Oltre all’obbligo di proteggere tutti i dati elaborati sulla rete, gli operatori di telefonia fissa e mobile sono tenuti a proteggere le funzioni di rete critiche che ne consentono l’esercizio e la gestione e a proteggere il software e l’hardware che monitora e analizza la rete e ad avere profonda comprensione dei rischi per la sicurezza.
Per quanto riguarda l’ultimo punto, l’azienda deve anche essere in grado di rilevare e segnalare quando si verificano attività insolite, nonché considerare i rischi della catena di approvvigionamento e apportare modifiche alle proprie reti e servizi per migliorare la sicurezza.
Ofcom sarà responsabile della supervisione e dell’applicazione del nuovo codice di condotta e avrà l’autorità di condurre ispezioni in strutture e sistemi per assicurarne la conformità. Se un’azienda non soddisfa gli standard, può essere inflitta una multa fino al 10% del suo fatturato.
In caso di continua violazione della legge, le aziende possono essere multate fino a 100.000 sterline al giorno fino alla risoluzione del problema.

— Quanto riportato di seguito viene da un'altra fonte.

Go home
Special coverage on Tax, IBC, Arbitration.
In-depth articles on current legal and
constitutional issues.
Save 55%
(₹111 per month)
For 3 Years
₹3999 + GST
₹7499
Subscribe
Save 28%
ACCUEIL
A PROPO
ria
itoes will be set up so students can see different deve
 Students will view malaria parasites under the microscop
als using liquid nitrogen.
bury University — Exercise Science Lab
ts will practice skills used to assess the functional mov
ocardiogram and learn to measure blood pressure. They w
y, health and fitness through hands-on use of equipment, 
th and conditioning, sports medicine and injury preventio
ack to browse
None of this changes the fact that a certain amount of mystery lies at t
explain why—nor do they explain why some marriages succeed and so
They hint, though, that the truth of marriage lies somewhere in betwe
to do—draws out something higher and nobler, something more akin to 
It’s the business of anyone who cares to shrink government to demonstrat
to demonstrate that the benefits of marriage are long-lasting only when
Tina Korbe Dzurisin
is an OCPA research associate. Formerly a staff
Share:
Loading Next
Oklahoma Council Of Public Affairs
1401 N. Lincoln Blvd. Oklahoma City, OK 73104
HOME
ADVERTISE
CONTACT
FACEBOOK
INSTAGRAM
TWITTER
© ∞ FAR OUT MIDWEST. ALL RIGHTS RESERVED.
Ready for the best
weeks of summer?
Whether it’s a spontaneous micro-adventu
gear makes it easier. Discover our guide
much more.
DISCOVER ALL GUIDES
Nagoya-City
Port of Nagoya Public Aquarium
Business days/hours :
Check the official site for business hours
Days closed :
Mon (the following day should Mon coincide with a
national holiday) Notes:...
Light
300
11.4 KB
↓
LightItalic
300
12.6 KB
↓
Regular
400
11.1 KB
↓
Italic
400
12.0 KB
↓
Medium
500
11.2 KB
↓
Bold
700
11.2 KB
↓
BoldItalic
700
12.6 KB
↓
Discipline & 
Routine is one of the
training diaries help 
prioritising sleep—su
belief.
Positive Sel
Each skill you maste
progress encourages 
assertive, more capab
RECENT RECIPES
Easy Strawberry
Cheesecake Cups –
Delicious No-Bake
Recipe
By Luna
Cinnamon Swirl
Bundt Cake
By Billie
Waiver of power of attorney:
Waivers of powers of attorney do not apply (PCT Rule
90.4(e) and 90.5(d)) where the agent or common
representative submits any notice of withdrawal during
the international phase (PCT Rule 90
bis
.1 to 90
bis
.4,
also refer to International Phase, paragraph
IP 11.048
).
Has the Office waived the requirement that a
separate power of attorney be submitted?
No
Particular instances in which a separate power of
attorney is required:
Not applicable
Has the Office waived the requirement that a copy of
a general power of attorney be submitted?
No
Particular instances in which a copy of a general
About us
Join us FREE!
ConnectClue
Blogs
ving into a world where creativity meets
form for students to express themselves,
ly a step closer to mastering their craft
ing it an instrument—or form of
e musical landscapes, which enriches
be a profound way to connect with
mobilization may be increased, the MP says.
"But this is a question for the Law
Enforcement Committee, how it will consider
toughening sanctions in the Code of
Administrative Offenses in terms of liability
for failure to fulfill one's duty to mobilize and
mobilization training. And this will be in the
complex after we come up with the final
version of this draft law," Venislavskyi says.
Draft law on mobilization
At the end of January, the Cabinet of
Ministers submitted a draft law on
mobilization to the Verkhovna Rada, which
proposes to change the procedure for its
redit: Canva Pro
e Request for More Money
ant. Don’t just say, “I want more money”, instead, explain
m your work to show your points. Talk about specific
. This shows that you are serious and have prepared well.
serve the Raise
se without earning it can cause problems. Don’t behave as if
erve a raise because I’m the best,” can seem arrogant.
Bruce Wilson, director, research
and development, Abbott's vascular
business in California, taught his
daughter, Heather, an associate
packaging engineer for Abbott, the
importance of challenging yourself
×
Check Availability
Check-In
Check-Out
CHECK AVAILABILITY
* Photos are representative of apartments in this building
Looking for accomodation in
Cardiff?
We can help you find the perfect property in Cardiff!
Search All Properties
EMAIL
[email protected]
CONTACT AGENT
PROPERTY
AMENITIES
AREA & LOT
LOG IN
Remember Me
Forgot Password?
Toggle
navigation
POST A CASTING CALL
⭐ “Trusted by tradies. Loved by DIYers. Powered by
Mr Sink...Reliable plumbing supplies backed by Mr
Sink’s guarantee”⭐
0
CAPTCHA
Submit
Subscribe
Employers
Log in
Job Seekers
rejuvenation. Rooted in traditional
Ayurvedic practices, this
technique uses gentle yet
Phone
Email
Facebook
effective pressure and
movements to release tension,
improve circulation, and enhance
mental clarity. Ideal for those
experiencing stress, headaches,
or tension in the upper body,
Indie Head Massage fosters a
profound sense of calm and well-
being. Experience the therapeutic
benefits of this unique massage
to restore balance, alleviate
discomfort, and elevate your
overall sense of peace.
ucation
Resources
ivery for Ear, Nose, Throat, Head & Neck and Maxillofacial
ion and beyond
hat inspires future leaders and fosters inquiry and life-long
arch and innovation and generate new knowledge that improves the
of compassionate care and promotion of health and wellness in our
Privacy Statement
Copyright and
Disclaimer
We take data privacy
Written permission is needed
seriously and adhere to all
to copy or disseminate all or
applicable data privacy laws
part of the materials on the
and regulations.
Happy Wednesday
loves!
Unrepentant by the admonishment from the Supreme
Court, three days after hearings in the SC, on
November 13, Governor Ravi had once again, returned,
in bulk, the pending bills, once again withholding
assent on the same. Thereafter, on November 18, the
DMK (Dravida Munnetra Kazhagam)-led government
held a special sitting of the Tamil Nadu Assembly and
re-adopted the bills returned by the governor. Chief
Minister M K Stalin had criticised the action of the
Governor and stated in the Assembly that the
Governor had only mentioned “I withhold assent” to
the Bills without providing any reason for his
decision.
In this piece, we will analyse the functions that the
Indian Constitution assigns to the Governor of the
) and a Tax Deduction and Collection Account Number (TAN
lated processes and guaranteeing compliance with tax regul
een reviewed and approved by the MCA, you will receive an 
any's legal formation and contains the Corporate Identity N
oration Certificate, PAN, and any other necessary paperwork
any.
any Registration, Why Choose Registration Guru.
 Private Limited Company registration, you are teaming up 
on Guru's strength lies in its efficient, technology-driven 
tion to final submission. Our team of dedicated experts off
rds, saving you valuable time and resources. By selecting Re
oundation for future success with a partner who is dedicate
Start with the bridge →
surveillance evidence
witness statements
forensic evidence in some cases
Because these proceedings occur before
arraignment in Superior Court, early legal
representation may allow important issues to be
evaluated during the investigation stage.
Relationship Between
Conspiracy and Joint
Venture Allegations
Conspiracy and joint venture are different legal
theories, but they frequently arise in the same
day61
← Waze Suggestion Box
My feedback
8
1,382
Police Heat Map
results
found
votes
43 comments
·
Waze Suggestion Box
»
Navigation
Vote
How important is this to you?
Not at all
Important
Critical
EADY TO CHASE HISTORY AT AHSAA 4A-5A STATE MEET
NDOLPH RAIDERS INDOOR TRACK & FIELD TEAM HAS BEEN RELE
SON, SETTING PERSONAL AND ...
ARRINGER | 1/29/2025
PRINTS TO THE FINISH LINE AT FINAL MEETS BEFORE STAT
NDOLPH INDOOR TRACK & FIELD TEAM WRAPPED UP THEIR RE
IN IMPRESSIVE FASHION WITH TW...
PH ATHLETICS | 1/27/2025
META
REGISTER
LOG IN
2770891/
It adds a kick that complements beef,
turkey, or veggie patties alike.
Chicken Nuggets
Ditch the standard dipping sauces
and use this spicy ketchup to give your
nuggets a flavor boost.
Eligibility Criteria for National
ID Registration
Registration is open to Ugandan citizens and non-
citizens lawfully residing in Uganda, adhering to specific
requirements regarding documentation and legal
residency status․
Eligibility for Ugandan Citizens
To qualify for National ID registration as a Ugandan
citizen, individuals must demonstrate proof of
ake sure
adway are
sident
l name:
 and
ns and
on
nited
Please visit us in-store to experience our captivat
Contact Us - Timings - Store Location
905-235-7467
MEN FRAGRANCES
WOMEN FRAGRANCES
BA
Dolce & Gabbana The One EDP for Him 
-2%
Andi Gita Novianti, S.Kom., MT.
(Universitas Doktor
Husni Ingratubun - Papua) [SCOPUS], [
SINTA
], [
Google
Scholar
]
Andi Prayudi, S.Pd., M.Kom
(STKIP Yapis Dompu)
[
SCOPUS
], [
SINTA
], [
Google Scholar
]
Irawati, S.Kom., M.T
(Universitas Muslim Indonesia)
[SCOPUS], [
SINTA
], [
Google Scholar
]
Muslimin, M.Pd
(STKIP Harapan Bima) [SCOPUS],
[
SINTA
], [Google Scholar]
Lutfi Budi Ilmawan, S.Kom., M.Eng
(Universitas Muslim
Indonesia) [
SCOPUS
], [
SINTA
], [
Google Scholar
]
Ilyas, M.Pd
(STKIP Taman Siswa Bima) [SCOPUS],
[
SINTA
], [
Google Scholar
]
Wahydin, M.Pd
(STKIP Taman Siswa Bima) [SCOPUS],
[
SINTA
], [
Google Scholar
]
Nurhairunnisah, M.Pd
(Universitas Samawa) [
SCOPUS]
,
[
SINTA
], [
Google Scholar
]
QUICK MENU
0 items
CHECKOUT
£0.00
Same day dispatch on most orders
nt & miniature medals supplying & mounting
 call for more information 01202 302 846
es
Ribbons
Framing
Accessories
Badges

Gli operatori devono identificare e valutare i rischi di qualsiasi apparecchiatura “edge” direttamente esposta a potenziali attacchi da parte di intrusi, comprese le torri radio e le apparecchiature Internet fornite ai clienti, inclusi modem e router Wi-Fi.
Per conformarsi, dovranno anche garantire uno stretto controllo su chi può apportare modifiche alla rete e la protezione da segnali dannosi che entrano nella rete che possono causare interruzioni.